» GIVEN TEXT:
It's not like you're chasing the symptoms, it is that you are preventing the symptoms. And that is a very attractive approach to not only impulse control disorders, but also to any episodic neurological condition.

Casey Halpern, MD, assistant professor of neurosurgery, on a new clinical trial that will test whether a device can help people who struggle with obesity and binge eating.

Medium, August 12


That’s the big Achilles’ heel of genetic testing in healthy patients. Physicians can’t interpret variants of uncertain significance. If they just look at those at face value, it could scare the heck out of patients.

Joseph Wu, MD, PhD, director of the Stanford Cardiovascular Institute, on whether the medical community is moving too quickly to incorporate genetic testing into the routine care of healthy people.

U.S. News & World Report, August 20


This is an important opportunity, both in our country and worldwide, to understand the factors that have led to the steep decline in heart disease in high-income populations. Our challenge going forward is to evenly apply these benefits to less advantaged populations.

Latha Palaniappan, MD, professor of medicine, on seeing cancer surpass cardiovascular disease as the leading cause of death among middle-aged adults in several countries

CNN, September 3


The way we need to change how we handle addiction is, we need to move it into the health care system. You have to let the rest of the health care system know what you do, and you have to do it as a team.”

Keith Humphreys, PhD, professor of psychiatry and behavioral sciences, on giving doctors greater access to records of patients who are being treated for substance use disorder to better coordinate care.

» RECORDED INFORMATION:

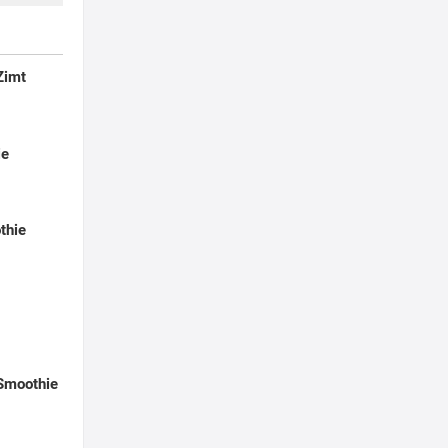
Zimt
ie
thie
-Smoothie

» TASKS FOR THIS EXERCISE:
1. Name every person quoted in the text of quotations.
2. According to the text of quotations, why does Joseph Wu call variants of uncertain significance the Achilles' heel of genetic testing in healthy patients?

» RESPONSES BY TASK:
1. Casey Halpern, Joseph Wu, Latha Palaniappan, Keith Humphreys

2. Physicians can't interpret variants of uncertain significance. If they take those variants at face value, they could badly scare patients.